Hydroxyproline levels in lung tissue of BLM-treated group were significantly higher than that in control group (P < 0.05). In the rhCygb and DXMS treatment, HYP levels were obviously lower than that of BLM group (P < 0.05). Moreover, there was significant difference in HYP level between the rhCygb and DXMS groups (P < 0.05) (Figure 3F). This result was consistent with the Masson staining results.
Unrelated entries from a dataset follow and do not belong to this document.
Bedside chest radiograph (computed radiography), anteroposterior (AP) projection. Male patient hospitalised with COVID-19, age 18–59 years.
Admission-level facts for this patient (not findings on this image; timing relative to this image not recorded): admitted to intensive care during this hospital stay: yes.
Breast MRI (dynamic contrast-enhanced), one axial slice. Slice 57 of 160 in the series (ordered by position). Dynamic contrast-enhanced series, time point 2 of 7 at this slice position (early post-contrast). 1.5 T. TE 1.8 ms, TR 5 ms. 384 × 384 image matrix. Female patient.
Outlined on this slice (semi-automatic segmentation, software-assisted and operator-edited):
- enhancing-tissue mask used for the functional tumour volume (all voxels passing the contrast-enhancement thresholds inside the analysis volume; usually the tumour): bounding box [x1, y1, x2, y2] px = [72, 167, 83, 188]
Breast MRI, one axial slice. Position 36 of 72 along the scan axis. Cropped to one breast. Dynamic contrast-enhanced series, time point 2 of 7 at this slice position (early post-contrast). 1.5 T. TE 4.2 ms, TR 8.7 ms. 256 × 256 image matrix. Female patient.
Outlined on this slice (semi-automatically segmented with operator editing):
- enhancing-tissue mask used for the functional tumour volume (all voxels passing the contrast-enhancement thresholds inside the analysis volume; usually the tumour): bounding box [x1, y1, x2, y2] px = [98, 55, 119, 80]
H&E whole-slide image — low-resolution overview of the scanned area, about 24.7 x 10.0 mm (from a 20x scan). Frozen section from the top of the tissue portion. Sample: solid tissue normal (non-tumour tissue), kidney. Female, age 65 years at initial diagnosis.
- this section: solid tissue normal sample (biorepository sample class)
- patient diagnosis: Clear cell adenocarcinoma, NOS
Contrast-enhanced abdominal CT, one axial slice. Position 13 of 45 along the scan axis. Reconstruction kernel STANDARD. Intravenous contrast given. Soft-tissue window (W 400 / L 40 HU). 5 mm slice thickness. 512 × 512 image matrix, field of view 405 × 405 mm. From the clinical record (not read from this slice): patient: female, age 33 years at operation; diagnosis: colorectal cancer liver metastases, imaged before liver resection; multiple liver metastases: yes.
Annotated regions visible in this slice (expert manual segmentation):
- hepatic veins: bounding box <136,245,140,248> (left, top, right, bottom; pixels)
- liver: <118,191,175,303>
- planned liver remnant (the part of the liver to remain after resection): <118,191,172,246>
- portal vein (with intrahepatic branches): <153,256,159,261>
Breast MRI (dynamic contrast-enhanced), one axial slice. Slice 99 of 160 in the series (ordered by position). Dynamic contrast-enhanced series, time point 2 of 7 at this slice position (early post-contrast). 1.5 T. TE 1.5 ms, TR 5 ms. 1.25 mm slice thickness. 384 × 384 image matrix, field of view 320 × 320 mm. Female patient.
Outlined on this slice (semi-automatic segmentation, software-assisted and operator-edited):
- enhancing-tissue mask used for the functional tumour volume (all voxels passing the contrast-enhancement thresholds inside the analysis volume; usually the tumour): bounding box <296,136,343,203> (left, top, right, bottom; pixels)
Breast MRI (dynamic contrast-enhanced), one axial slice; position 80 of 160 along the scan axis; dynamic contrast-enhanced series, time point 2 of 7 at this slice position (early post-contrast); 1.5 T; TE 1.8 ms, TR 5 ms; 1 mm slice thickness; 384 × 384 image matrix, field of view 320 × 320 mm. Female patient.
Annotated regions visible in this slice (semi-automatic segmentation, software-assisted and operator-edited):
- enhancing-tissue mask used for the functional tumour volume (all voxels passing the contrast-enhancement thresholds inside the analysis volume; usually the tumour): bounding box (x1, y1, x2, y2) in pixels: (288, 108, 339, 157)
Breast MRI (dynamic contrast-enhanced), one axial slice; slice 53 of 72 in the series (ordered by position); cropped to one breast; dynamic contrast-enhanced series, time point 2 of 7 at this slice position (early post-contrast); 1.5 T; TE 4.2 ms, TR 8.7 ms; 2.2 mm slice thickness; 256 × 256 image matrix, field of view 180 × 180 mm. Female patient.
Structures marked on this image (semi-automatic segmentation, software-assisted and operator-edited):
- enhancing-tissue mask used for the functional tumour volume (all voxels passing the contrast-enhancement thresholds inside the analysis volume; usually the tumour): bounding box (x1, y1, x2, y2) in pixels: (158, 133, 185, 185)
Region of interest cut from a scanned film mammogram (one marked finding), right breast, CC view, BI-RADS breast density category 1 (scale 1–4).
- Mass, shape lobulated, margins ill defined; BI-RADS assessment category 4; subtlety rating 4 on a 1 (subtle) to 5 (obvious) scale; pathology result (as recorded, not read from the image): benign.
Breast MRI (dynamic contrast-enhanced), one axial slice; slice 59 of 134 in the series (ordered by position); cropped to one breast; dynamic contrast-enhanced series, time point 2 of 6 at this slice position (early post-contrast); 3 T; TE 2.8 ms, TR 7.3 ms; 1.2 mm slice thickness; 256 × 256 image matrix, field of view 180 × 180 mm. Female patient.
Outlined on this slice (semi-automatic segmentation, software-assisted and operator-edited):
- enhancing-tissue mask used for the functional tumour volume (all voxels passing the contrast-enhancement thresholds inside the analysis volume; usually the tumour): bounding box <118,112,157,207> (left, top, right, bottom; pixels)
The CT MLD acquired by experiments was shown in Figure 3G. Since most part of the lung is composed by air, the MLD of control lung is tendency towards to -800 Hu. The CT MLD in BLM-treated group was significantly higher than that in control group (P < 0.001). In the rhCygb and DXMS treatment, the CT MLD were obviously lower than that of BLM group (P < 0.001).
Effect of rhCygb on HA, LN, PⅢNP and ⅣC serum levels
The levels of HA, LN, PⅢNP and ⅣC of rats at day 7, 28 and 56 were measured in blood corresponding to the CT analysis in Figure 4. With a longer process of fibrosis, the HA, LN, PⅢNP and ⅣC levels increased from 7 days to 56 days. Serum HA, LN, PⅢNP and ⅣC levels in BLM-treated group were approximately 2.14, 1.61, 1.69, and 1.48 folds of those in the controls, respectively. Both rhCygb and DXMS significantly reduced HA, LN, PⅢNP and ⅣC levels in blood of pulmonary fibrosis rats (P < 0.001). And at day 56, there was no significant difference in HA, LN, PⅢNP levels between rhCygb and control groups except ⅣC levels (P > 0.1).
Correlation of HA, LN, PⅢNP and ⅣC serum levels, HYP and CVF to CT MLD
Positive correlations were observed between CT MLD and LN, IVC, PIIINP, and HA levels, HYP and CVF (Figure 5). The HA, LN, PⅢNP and ⅣC levels exhibited moderate correlations with CT MLD (R2 = 0.4103, P < 0.001; R2 = 0.627, P < 0.001; R2=0.6995, P <0.001; R2 = 0.7489, P <0.001; respectively). HYP also showed a moderate correlation with CT MLD (R2= 0.7127, P <0.001). Masson CVF(%) showed very strong correlations with CT MLD (R2= 0.9376, P < 0.001).